*** TEXT SHOWN ***
WASHINGTON--For a second year in a row, Latino Leaders Magazine organized in November its Annual Luncheon Roundtable in Washington, DC celebrating the publication of its 2015's issue featuring the list of the "101 Most Influential Latinos" in the country.
At the historic Willard Intercontinental Hotel and with the support of JPMorgan Chase & Co., this year's gathered 12 of the most distinguished Latino leaders from a wide arrange of fields --from law enforcement to health-seeking ways to multiply their influence.
"I often believe that in order to become it you have to see it to believe it. So others need to know that you all paved the way and the path forward", said Rodney Hood, the National Corporate Responsibility Manager at JPMorgan Chase & Co.
Hosted by Jorge Ferraez. Founder and Publisher of Latino Leaders magazine, the discussion was centered on the things that the leaders need to reach the top posts in the ladder in a way that inspires and helps young leaders to have as role models.
"We have this thesis: If we create more leaders and we promote leaders to become successful, then the Latino community will become successful itself', said Ferraez, reminding that the luncheon featured wine from Latino producers in the West.
*** End of TEXT SHOWN ***
# [WHAT IS BEING ASKED]
Resume the article above on the Latino Leaders Magazine luncheon roundtable, writing on from its last sentence.
*** LISTED RECORDS ***
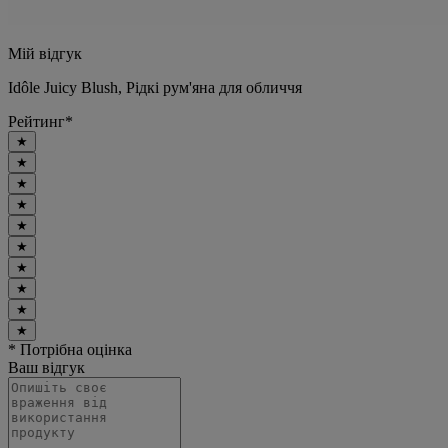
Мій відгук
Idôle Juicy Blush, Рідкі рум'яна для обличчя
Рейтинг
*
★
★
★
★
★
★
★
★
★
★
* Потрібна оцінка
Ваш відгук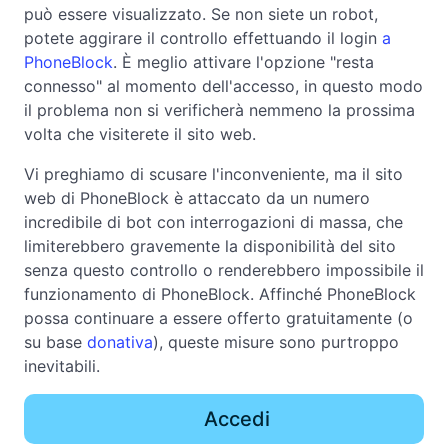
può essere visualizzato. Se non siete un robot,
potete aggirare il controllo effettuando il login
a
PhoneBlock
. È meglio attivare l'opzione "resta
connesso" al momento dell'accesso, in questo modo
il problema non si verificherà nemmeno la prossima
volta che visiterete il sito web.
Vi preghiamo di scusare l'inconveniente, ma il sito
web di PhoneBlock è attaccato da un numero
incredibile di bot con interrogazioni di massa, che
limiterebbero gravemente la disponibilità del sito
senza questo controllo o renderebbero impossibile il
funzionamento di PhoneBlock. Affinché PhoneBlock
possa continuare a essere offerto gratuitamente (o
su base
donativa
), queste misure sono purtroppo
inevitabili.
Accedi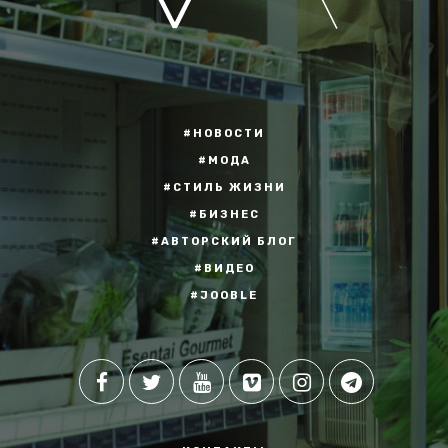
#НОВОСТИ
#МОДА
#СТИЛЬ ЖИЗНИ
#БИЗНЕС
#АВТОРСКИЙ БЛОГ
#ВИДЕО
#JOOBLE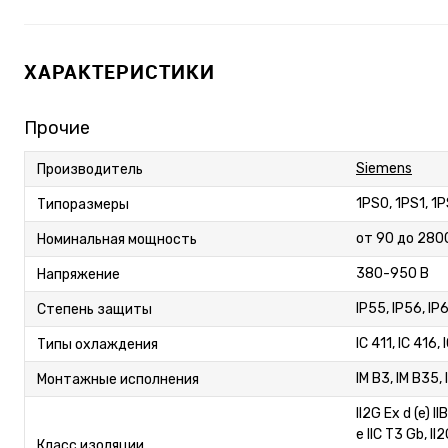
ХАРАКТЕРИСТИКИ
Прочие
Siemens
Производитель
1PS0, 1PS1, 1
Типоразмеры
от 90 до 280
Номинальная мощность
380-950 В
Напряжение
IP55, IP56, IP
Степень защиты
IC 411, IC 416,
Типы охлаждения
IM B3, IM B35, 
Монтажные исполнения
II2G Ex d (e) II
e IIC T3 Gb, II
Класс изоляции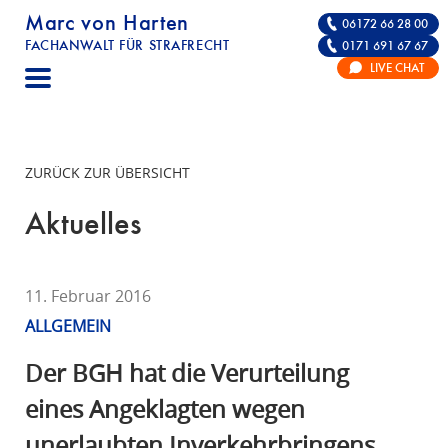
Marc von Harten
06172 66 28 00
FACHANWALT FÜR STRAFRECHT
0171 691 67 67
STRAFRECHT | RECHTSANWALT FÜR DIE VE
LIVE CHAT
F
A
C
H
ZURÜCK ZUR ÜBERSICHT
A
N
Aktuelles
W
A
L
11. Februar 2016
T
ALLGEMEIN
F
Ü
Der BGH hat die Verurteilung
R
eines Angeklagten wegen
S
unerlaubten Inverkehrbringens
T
*** End of LISTED RECORDS ***
# [TASK RESULT]
Considering that for many people in the country the only information they have about the Latino community is what is provided by some media channels. Leaders at the luncheon agreed that along with role models, facts and actions matter.
But, what exactly were the recommendations of the participants in this event considering the bad rap that Latinos have had to endure during the past years.
"What do you need in order to advance yourselves and with your advancement pull your group further up?", said Ferraez, who came to DC from Dallas to host the event.
In addition to those quoted below, other participants in the dialogue were: Lisette Garcia, Senior Director at the Hispanic Association on Corporate Responsibility (HACR), Attorney Michael A. Ramos from The Ramos Group and Frank Lopez, VP of Corporate Development at ALPFA.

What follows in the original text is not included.